## STUDY QUESTIONS
1 – Shorten the paragraph in the passage on the racism study that begins "What if all the," keeping its main points.
2 – Please carry the passage on the racism study forward, writing the next part after its final sentence.

## EXTRACT
########################################

But was that the right thing to tell him?After reading a provocative article in The New York Times recently, I’m not so sure.
The conclusions outlined in the article, “Extensive Data Shows Punishing Reach of Racism for Black Boys,” flattened me. Read for yourself:
“Black boys raised in America, even in the wealthiest families and living in some of the most well-to-do neighborhoods, still earn less in adulthood than white boys with similar backgrounds, according to a sweeping new study that traced the lives of millions of children.
“White boys who grow up rich are likely to remain that way. Black boys raised at the top, however, are more likely to become poor than to stay wealthy in their own adult households.
“Even when children grow up next to each other with parents who earn similar incomes, black boys fare worse than white boys in 99 percent of America. And the gaps only worsen in the kind of neighborhoods that promise low poverty and good schools.”
Wait, what? Did that say what I think it said? Black boys with well-to-do parents often end up poor? In good neighborhoods with good schools, the gap between black and white boys worsens?
How is that even possible? It makes no logical sense.
My husband and I have grappled with this report for days, each looking to the other for reassurances that there are answers to our burning questions.
What if all the “right things” we think we’re doing for our boys aren’t enough? What if all the sacrifices we’re making are in vain? Hard work, preparation, passion, knowledge – what if all those things truly mean nothing if your sex is male and your skin is brown?
What does this far-reaching study about income inequality mean for our boys and their cousins and mocha-colored classmates?

########################################

## Hand or body keypoint data

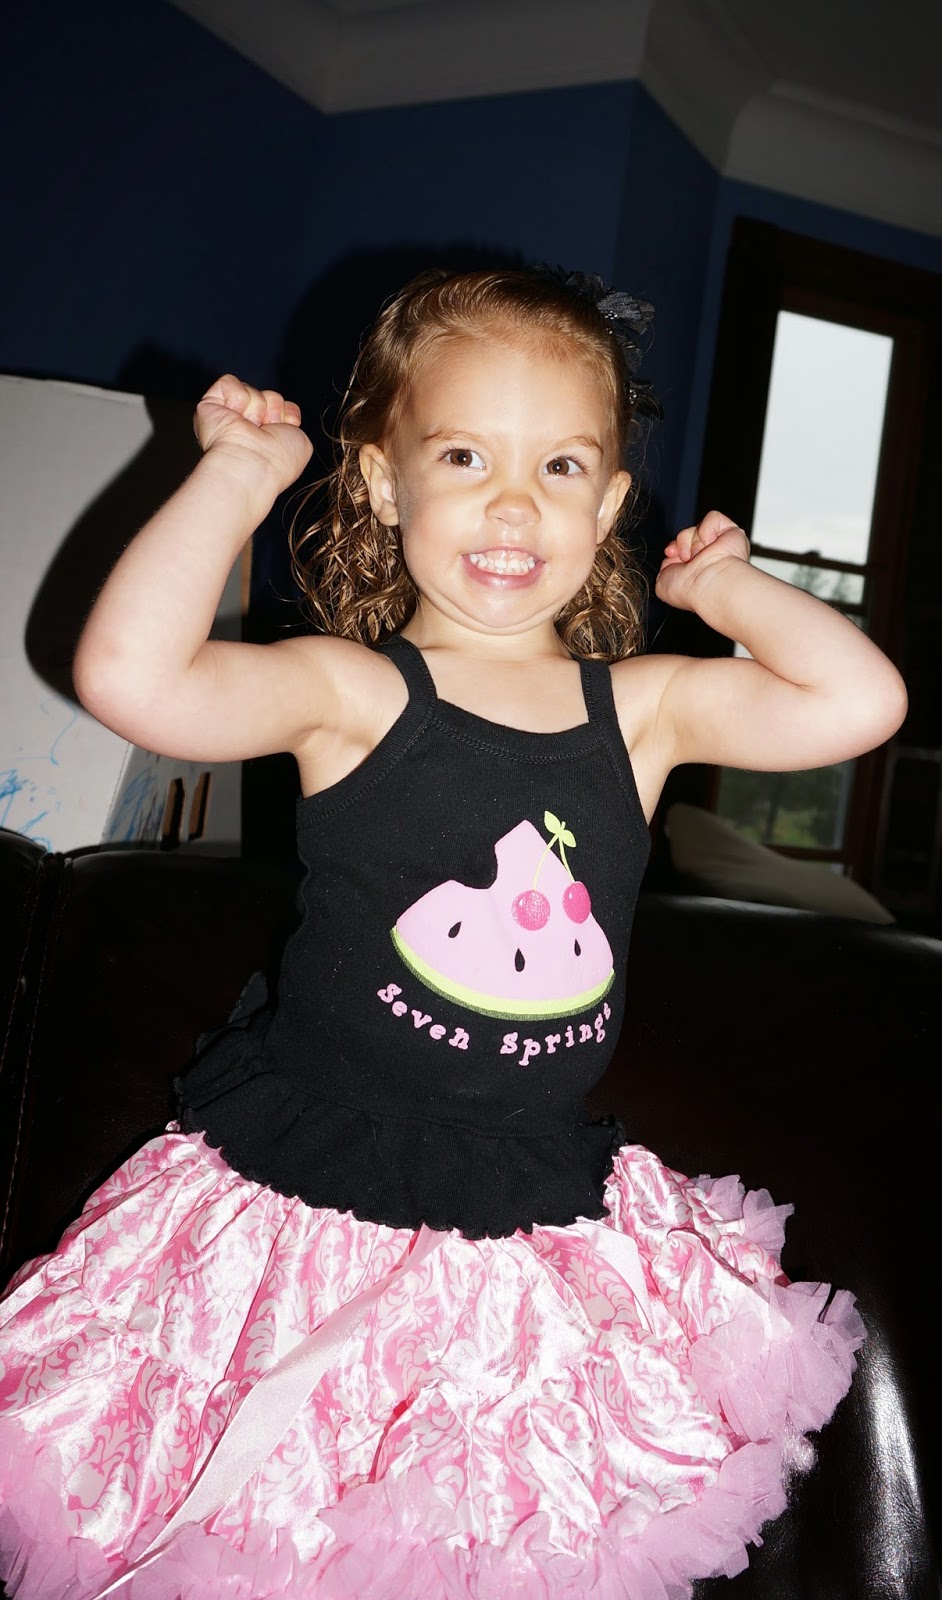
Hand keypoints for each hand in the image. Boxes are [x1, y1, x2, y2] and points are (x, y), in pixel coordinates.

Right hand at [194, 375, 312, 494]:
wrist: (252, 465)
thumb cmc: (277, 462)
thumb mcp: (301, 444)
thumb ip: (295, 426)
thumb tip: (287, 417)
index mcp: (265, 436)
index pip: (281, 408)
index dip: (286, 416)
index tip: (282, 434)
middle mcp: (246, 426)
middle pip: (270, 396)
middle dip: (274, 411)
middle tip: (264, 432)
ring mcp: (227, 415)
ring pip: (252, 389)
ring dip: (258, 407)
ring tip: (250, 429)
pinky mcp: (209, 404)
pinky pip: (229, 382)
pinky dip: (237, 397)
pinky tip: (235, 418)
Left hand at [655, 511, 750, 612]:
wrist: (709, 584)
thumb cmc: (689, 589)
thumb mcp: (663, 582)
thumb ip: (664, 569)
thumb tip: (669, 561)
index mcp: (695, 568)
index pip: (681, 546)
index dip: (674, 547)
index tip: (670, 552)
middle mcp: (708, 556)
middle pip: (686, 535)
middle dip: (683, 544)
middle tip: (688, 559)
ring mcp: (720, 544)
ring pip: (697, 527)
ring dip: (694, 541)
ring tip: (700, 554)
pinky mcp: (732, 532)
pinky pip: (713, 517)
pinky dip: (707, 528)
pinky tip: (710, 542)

########################################

## RESPONSES IN ORDER
1 – What if everything we do and sacrifice for our boys is not enough? What if hard work, preparation, passion and knowledge count for nothing when you are male and brown-skinned?

2 –
Let’s be honest here. Racism is not going anywhere anytime soon. And the vestiges of centuries of race-based discrimination won’t be undone until those who have traditionally held all the power – and still benefit from it – do the work to dismantle the systems that perpetuate it.
Friends, I have to confess that I have little faith that anything even close to this will happen in my children’s lifetime. Just look around at the backsliding state of our nation: Fear of Muslims. Hatred of immigrants. Tiki-torch-marches.
So what is the solution?
I’m sincerely asking this question, knowing (sadly) that I’m inviting the trolls and racists to weigh in with their vitriol. But I’m hoping there are some of you out there who might have ideas. Leave a comment on this story, or email me your thoughts at email@example.com.
Your ideas could well be the makings of another column.
We’re doing what we can over here in our little home. But the odds seem so stacked against us – bleaker even than the prospect of a slender, little black boy becoming a millionaire in the NFL.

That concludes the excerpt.